PROMPT
Retype every entry precisely and keep each line whole.

RECORDS SHOWN
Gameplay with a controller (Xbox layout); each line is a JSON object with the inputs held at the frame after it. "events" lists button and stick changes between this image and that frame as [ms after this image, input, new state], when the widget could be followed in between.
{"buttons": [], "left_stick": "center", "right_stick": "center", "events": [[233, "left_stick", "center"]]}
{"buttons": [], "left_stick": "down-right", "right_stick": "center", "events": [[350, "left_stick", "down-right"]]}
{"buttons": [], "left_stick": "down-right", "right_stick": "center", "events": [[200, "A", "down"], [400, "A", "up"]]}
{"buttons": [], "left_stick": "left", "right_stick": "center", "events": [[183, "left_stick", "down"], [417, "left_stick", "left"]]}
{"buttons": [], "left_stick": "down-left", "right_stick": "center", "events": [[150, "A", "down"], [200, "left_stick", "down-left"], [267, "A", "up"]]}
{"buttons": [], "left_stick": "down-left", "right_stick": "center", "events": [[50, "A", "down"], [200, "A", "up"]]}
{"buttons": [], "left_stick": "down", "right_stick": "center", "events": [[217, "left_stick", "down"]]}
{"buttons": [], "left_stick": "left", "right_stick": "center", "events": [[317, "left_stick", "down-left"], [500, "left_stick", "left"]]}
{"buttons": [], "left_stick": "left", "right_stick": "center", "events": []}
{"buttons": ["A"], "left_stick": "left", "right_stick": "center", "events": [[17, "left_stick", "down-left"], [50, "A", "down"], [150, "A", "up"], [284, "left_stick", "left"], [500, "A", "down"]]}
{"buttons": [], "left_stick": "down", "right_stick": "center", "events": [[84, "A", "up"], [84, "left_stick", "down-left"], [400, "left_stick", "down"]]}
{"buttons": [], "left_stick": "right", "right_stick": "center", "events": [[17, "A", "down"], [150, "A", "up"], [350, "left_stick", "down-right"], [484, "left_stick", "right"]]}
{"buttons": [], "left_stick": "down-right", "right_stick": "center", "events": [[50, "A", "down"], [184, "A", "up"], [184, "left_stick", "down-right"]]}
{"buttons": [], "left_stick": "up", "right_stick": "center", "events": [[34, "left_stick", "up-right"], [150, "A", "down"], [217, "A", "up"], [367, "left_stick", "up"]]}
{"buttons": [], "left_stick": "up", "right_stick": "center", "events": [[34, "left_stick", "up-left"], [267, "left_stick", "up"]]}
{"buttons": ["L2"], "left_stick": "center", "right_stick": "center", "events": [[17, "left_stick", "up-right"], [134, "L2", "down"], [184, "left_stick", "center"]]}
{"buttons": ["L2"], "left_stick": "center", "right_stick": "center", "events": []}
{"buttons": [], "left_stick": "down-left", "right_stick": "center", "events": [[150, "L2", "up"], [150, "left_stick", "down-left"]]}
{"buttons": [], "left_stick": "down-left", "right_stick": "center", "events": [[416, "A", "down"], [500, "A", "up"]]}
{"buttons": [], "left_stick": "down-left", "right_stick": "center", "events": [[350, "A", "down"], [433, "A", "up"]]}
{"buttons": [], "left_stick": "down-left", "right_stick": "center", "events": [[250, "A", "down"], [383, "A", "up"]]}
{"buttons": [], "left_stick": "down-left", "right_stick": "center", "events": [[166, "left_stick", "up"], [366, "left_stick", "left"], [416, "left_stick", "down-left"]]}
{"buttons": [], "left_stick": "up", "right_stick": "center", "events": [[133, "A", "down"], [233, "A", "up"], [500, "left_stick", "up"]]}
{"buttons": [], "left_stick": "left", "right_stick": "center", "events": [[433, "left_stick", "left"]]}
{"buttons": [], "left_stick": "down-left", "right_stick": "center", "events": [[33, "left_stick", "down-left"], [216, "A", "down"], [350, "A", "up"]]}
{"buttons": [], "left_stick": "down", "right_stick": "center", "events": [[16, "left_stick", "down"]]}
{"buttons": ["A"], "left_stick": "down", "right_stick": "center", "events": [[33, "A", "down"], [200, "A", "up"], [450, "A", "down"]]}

RESPONSE AREA
Gameplay with a controller (Xbox layout); each line is a JSON object with the inputs held at the frame after it. "events" lists button and stick changes between this image and that frame as [ms after this image, input, new state], when the widget could be followed in between.
{"buttons": [], "left_stick": "center", "right_stick": "center", "events": [[233, "left_stick", "center"]]}
{"buttons": [], "left_stick": "down-right", "right_stick": "center", "events": [[350, "left_stick", "down-right"]]}
{"buttons": [], "left_stick": "down-right", "right_stick": "center", "events": [[200, "A", "down"], [400, "A", "up"]]}
{"buttons": [], "left_stick": "left", "right_stick": "center", "events": [[183, "left_stick", "down"], [417, "left_stick", "left"]]}
{"buttons": [], "left_stick": "down-left", "right_stick": "center", "events": [[150, "A", "down"], [200, "left_stick", "down-left"], [267, "A", "up"]]}
{"buttons": [], "left_stick": "down-left", "right_stick": "center", "events": [[50, "A", "down"], [200, "A", "up"]]}
{"buttons": [], "left_stick": "down", "right_stick": "center", "events": [[217, "left_stick", "down"]]}
{"buttons": [], "left_stick": "left", "right_stick": "center", "events": [[317, "left_stick", "down-left"], [500, "left_stick", "left"]]}
{"buttons": [], "left_stick": "left", "right_stick": "center", "events": []}
{"buttons": ["A"], "left_stick": "left", "right_stick": "center", "events": [[17, "left_stick", "down-left"], [50, "A", "down"], [150, "A", "up"], [284, "left_stick", "left"], [500, "A", "down"]]}
{"buttons": [], "left_stick": "down", "right_stick": "center", "events": [[84, "A", "up"], [84, "left_stick", "down-left"], [400, "left_stick", "down"]]}
{"buttons": [], "left_stick": "right", "right_stick": "center", "events": [[17, "A", "down"], [150, "A", "up"], [350, "left_stick", "down-right"], [484, "left_stick", "right"]]}
{"buttons": [], "left_stick": "down-right", "right_stick": "center", "events": [[50, "A", "down"], [184, "A", "up"], [184, "left_stick", "down-right"]]}
{"buttons": [], "left_stick": "up", "right_stick": "center", "events": [[34, "left_stick", "up-right"], [150, "A", "down"], [217, "A", "up"], [367, "left_stick", "up"]]}
{"buttons": [], "left_stick": "up", "right_stick": "center", "events": [[34, "left_stick", "up-left"], [267, "left_stick", "up"]]}
{"buttons": ["L2"], "left_stick": "center", "right_stick": "center", "events": [[17, "left_stick", "up-right"], [134, "L2", "down"], [184, "left_stick", "center"]]}
{"buttons": ["L2"], "left_stick": "center", "right_stick": "center", "events": []}
{"buttons": [], "left_stick": "down-left", "right_stick": "center", "events": [[150, "L2", "up"], [150, "left_stick", "down-left"]]}
{"buttons": [], "left_stick": "down-left", "right_stick": "center", "events": [[416, "A", "down"], [500, "A", "up"]]}
{"buttons": [], "left_stick": "down-left", "right_stick": "center", "events": [[350, "A", "down"], [433, "A", "up"]]}
{"buttons": [], "left_stick": "down-left", "right_stick": "center", "events": [[250, "A", "down"], [383, "A", "up"]]}
{"buttons": [], "left_stick": "down-left", "right_stick": "center", "events": [[166, "left_stick", "up"], [366, "left_stick", "left"], [416, "left_stick", "down-left"]]}
{"buttons": [], "left_stick": "up", "right_stick": "center", "events": [[133, "A", "down"], [233, "A", "up"], [500, "left_stick", "up"]]}
{"buttons": [], "left_stick": "left", "right_stick": "center", "events": [[433, "left_stick", "left"]]}
{"buttons": [], "left_stick": "down-left", "right_stick": "center", "events": [[33, "left_stick", "down-left"], [216, "A", "down"], [350, "A", "up"]]}
{"buttons": [], "left_stick": "down", "right_stick": "center", "events": [[16, "left_stick", "down"]]}
{"buttons": ["A"], "left_stick": "down", "right_stick": "center", "events": [[33, "A", "down"], [200, "A", "up"], [450, "A", "down"]]}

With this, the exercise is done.